───── ENTRIES PROVIDED
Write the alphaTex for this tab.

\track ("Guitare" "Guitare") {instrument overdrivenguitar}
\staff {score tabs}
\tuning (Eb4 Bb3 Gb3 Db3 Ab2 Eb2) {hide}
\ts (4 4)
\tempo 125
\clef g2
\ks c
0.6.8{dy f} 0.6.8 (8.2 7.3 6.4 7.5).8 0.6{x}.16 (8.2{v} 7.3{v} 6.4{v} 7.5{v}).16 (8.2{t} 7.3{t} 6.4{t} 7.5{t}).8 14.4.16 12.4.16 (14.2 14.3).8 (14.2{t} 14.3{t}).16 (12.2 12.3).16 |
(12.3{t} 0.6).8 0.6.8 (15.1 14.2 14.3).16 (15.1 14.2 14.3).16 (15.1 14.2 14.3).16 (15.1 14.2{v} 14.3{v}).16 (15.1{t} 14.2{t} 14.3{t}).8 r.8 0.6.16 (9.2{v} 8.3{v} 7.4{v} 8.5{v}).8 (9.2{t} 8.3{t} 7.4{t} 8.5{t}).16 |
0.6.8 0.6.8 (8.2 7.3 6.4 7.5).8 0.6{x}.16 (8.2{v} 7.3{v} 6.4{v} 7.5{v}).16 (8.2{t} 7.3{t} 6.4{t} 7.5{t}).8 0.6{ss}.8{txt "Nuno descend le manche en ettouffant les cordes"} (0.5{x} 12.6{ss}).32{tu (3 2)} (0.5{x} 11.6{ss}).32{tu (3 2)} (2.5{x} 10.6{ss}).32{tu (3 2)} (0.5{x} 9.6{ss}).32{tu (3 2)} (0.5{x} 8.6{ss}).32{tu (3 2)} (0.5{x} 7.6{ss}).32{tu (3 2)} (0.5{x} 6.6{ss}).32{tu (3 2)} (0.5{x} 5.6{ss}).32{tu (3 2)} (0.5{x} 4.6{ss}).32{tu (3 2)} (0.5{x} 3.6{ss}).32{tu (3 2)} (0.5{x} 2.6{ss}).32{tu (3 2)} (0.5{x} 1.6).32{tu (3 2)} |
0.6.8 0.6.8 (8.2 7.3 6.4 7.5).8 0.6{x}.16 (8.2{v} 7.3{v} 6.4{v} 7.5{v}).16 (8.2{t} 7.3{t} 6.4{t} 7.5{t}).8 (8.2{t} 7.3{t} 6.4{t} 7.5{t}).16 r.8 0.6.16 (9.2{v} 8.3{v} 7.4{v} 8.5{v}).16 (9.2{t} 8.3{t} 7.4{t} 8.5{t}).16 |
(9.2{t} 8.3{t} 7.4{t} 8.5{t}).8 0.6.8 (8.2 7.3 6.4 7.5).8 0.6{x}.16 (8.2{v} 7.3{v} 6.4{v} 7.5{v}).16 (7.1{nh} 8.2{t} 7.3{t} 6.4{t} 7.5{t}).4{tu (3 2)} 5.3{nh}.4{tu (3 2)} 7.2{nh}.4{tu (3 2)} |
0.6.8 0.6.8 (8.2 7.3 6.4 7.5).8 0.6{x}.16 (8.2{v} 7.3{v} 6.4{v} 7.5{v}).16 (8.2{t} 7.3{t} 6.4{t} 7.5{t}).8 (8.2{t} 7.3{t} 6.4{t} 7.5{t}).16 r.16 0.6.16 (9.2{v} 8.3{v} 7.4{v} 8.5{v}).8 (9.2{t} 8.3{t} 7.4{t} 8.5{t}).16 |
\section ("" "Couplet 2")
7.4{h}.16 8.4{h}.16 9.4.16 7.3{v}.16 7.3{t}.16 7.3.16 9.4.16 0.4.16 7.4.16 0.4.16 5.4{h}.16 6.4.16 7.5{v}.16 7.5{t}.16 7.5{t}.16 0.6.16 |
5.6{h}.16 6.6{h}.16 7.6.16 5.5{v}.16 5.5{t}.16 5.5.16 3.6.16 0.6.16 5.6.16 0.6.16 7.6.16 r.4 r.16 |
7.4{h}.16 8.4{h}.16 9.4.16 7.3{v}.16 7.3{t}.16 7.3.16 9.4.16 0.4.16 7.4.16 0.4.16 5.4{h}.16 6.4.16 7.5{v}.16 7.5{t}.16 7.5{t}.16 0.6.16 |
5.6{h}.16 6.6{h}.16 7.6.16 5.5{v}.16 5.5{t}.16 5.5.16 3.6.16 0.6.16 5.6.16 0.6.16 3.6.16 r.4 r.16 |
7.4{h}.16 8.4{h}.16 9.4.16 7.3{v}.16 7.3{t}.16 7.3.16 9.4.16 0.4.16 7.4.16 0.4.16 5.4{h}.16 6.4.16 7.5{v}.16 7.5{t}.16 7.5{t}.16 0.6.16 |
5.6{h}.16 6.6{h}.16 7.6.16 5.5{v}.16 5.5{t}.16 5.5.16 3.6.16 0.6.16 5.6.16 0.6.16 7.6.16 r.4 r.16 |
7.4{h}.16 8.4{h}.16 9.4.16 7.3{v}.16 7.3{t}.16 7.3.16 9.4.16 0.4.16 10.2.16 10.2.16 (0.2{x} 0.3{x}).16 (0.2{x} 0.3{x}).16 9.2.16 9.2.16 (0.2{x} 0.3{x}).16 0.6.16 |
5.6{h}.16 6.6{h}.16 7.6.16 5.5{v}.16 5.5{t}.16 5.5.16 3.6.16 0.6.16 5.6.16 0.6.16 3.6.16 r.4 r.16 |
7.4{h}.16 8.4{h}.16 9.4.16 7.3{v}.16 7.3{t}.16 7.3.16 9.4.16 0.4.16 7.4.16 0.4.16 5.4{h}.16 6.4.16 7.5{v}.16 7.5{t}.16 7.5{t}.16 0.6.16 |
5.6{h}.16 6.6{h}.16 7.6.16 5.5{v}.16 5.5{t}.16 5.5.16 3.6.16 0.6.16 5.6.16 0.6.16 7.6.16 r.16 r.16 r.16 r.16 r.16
──────────
*WHAT IS NEEDED:* Please extract each line of the data that contains the word "cordes", matching case exactly.

*RESPONSE BELOW:*
0.6.8 0.6.8 (8.2 7.3 6.4 7.5).8 0.6{x}.16 (8.2{v} 7.3{v} 6.4{v} 7.5{v}).16 (8.2{t} 7.3{t} 6.4{t} 7.5{t}).8 0.6{ss}.8{txt "Nuno descend le manche en ettouffant les cordes"} (0.5{x} 12.6{ss}).32{tu (3 2)} (0.5{x} 11.6{ss}).32{tu (3 2)} (2.5{x} 10.6{ss}).32{tu (3 2)} (0.5{x} 9.6{ss}).32{tu (3 2)} (0.5{x} 8.6{ss}).32{tu (3 2)} (0.5{x} 7.6{ss}).32{tu (3 2)} (0.5{x} 6.6{ss}).32{tu (3 2)} (0.5{x} 5.6{ss}).32{tu (3 2)} (0.5{x} 4.6{ss}).32{tu (3 2)} (0.5{x} 3.6{ss}).32{tu (3 2)} (0.5{x} 2.6{ss}).32{tu (3 2)} (0.5{x} 1.6).32{tu (3 2)} |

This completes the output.